真夜中の原生林を歩く。
「真夜中の原生林を歩く」
晴れた夜空に沢山の星が輝いていた。今夜は、写真を撮りに行こうと思った。
前々から撮りたい場所があった。
とても景観が良い所なのだが、車を置ける場所から、2kmほど、原生林を抜けていかなければならない。
昼間、歩く分には、どうってことないが、暗い時には、やはり緊張する。
気温は-10℃。この時期の知床にしては冷え混んでいる。
防寒を着込み、カメラと三脚を担ぎ、スノシューを履き、ヘッドライトライトをつけ、歩き始めた。
暗闇と無音の森。
雪を軋ませる自分の足音と、呼吸音だけが、耳に響いてくる。
僕は、一匹の動物となり、言語の外の感覚で世界を理解する。
五感を研ぎ澄ませ、偉大な何かに畏怖を抱きながら、奥へ奥へと進んで行く。
遠くでフクロウが鳴きはじめた。そろそろつがいをつくる季節なのだろうか。その営みは、僕が生まれてくる遥か昔から繰り返されてきたに違いない。

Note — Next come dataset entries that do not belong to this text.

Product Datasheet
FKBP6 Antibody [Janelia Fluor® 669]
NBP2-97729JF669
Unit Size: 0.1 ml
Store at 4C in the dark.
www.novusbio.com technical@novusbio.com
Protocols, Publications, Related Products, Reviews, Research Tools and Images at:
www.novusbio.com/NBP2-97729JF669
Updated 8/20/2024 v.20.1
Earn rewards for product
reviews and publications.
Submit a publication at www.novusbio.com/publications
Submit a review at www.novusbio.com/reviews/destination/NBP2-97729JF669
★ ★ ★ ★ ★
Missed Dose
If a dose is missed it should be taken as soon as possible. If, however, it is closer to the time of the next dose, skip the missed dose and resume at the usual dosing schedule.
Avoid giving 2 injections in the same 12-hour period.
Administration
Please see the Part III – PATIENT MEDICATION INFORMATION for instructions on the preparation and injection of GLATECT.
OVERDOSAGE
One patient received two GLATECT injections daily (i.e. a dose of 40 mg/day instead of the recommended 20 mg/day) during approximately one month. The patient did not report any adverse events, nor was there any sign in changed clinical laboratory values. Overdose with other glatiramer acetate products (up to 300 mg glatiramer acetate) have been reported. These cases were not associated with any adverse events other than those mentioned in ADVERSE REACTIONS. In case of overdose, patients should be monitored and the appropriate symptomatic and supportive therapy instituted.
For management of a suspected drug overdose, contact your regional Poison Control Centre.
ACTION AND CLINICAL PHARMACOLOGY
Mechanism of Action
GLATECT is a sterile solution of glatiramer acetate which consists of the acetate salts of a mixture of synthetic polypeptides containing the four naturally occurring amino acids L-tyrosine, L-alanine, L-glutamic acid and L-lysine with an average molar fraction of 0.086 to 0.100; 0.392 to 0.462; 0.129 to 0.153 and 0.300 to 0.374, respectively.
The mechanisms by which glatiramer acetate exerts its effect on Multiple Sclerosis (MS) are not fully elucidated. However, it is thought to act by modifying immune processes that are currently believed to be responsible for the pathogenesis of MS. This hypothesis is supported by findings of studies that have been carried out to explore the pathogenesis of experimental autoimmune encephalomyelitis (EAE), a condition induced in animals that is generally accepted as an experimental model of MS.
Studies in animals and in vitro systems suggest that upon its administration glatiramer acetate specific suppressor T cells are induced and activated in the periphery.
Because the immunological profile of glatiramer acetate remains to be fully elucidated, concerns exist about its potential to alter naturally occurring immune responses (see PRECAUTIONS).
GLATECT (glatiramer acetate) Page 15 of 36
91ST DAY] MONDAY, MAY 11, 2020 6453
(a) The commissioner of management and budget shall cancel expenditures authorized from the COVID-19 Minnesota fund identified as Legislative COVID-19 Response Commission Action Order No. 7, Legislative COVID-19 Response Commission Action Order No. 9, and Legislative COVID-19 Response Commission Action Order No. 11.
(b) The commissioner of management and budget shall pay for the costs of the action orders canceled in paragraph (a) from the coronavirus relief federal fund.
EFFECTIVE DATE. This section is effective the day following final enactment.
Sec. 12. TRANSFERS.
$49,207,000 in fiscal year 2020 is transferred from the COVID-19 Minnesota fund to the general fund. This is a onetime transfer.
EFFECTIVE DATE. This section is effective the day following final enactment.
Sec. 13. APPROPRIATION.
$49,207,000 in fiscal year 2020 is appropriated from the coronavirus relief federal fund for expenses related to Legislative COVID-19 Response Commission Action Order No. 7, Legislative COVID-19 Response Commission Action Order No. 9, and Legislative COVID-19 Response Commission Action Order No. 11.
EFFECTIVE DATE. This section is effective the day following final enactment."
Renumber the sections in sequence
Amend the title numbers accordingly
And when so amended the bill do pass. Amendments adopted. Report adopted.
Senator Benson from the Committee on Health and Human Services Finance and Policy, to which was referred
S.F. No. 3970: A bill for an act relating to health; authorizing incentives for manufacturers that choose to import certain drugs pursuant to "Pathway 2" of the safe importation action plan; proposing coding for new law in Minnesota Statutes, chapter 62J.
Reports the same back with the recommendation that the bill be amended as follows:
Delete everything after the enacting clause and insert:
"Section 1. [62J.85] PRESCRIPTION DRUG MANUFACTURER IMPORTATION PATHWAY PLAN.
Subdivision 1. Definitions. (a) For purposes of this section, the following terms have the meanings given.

例え、数百年前に同じところを歩いていたとしても、ほとんど変わらない世界があっただろう。
流れる時間には、「前」も「後ろ」もない。
すべては、少しずつ形を変えながら、円環してゆく。
「諸行無常」「万物流転」
とどまることない世界に、僕らは、生きている。
なぜ、生まれてきたのだろか。
なぜ、生きているのか。
なぜ、死ぬのか。
この世界とは、なんなのだろうか。
歩みを止め、ふと、空を見上げる。
森の木々の奥に、降るような星空が広がっているのがわかった。
僕は、ひとり、この宇宙に佇む。
遥か彼方で煌めく星たちに誘われて、僕の身体は浮かび上がり、どんどんと吸い込まれていくような気分になる。
この景色は、現実なのだろうか。
僕らは、普段、こんなにも神秘的な世界の中に生きていたのか。。。
何かの気配を感じた。
心臓が高鳴る。
一気に現実に引き戻される。
あれこれ想いを巡らせるのを止め、その一点に集中する。
ヘッドライトに照らされ、2つの光が揺れている。
エゾシカだ。
夜の森でみる彼らは、どうしてこんなにも神々しいのだろう。
ヒグマでなかったことに、安堵し、また歩き始める。
暫く進んだところで、開けたところに出た。目的の場所だ。人々から象鼻と呼ばれている。海からみると、象に似た形の岩が岩があるらしい。
そこは、知床でも、有数の眺望を誇る場所だ。
羅臼岳から始まる知床連山と、岬まで続く断崖が一望できる。
数百万年前に隆起と噴火によりできた陸地。
毎年、1000kmもの旅をしてやって来る流氷によって削られた崖は、壮大な景観をつくり出している。
空には、無限とも思える世界が広がり、
森の中からは、生命の微かな気配がする。
僕は、三脚を据えて、シャッターを切り始めた。
15分にもなる長い露光時間に、僕は色々な事を思い出していた。
懐かしい人だったり、
懐かしい出来事だったり、
昔読んだ本だったり。
本当に色々なことがあった。
なぜ、僕は知床に来たのだろう。
今となっては、よくわからない。
ただ、なんとなく、北の自然に憧れていた。
そして今は、なんとなく、もう少し北の自然に憧れている。
これから、どんな人生が待っているだろうか。
どんな人と出会うだろうか。
どんな神秘に出会えるだろうか。
学校の教室に入ることすら怖かった、10年前の自分に教えてあげたい。
「世界は、こんなにも広くて、美しくて、面白いぞ」って。